House debates

Thursday, 19 October 2006

Adjournment

Hinkler Electorate: Roads

1:01 pm

Photo of Paul NevillePaul Neville (Hinkler, National Party) Share this | | Hansard source

I would like to speak today for a short time on roads and to open my contribution by saying how happy and satisfied I am with the Commonwealth government and state governments’ equal contributions of $3 million to a road known as the Callemondah overpass in Gladstone in my electorate. Gladstone is a bustling industrial city and one of its bigger problems—and it is unfair to try to burden a rate base of 28,000 people with this problem—is to keep up with arterial roads. Gladstone exports 12 per cent of Australia’s exports by volume, and forcing the city to carry that infrastructure burden is quite unfair.
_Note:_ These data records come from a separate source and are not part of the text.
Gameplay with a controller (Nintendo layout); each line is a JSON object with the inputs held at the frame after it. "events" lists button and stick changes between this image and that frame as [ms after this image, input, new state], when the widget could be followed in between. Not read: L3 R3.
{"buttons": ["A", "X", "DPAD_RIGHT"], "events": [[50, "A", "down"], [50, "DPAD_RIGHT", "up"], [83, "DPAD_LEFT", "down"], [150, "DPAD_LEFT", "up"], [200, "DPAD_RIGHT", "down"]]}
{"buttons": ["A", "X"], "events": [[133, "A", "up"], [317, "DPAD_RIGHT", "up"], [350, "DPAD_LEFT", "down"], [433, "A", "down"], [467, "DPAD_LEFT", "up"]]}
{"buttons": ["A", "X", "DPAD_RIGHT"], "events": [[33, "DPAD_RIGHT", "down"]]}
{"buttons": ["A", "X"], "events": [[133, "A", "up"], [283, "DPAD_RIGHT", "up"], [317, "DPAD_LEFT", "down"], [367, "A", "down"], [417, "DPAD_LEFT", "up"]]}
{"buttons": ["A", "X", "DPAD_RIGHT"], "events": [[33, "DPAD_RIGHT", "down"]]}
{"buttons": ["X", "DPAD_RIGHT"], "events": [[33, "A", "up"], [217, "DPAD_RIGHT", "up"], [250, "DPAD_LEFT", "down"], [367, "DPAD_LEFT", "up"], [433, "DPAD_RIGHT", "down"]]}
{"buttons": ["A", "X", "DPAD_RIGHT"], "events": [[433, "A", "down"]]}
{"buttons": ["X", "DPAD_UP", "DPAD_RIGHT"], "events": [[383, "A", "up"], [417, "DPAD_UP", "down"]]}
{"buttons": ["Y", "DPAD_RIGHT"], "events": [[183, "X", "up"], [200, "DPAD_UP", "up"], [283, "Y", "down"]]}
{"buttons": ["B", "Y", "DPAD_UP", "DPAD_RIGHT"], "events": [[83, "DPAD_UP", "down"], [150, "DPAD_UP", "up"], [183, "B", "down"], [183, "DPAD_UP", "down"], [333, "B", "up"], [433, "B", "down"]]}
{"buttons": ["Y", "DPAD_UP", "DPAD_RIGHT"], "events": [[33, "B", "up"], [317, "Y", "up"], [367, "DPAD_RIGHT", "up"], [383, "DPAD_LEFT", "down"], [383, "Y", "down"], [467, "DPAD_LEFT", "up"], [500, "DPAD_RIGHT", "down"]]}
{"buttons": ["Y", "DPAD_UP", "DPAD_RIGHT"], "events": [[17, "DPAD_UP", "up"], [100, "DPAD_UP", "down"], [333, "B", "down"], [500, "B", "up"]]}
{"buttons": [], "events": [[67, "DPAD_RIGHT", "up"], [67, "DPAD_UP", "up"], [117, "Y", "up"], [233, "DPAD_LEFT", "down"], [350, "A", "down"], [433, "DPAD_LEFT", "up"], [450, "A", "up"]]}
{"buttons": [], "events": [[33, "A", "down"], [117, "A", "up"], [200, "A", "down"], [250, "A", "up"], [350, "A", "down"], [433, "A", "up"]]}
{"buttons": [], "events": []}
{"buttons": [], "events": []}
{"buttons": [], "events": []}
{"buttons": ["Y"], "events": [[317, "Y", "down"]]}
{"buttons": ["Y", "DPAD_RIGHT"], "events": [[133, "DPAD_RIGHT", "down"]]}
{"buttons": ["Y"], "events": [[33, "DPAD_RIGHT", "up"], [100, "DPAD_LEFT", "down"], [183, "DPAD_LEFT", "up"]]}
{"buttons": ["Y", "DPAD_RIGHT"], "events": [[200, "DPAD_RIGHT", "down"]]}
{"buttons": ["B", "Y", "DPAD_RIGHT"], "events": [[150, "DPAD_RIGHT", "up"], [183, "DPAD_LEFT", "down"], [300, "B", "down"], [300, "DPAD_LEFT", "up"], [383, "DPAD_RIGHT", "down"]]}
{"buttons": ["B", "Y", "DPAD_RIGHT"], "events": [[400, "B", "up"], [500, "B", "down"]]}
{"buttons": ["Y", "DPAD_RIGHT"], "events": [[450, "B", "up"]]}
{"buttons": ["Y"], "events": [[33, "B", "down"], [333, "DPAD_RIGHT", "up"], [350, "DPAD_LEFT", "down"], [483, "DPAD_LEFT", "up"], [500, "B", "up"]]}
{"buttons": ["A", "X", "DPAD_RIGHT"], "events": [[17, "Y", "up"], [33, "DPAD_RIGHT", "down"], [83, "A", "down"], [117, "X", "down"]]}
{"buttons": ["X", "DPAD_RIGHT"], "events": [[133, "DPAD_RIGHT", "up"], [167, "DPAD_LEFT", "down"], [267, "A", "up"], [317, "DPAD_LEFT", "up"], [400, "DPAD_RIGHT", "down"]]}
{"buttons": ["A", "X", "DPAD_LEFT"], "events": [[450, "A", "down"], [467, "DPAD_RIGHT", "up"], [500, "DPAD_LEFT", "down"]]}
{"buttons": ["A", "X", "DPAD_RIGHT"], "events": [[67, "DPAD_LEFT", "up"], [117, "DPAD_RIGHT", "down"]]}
This road, which goes from Red Rover Road to Don Young Drive, goes across three train lines. It is an 850-metre bridge. One of those three train lines is the main north-coast line. Also we have there the Moura line and the Callemondah marshalling yard line. Before these works, heavy vehicles could wait up to 20 minutes to get across this triple crossing and at times some B-doubles practised the very dangerous stunt of weaving in and out of the boom gates. Of course that was okay if you had slow freight trains coming, but if the tilt train came racing around the corner at 100 kilometres an hour then you were in big trouble. So it took a great load off my mind to see this bridge opened recently by the then transport minister, the member for Wide Bay, the Hon. Warren Truss.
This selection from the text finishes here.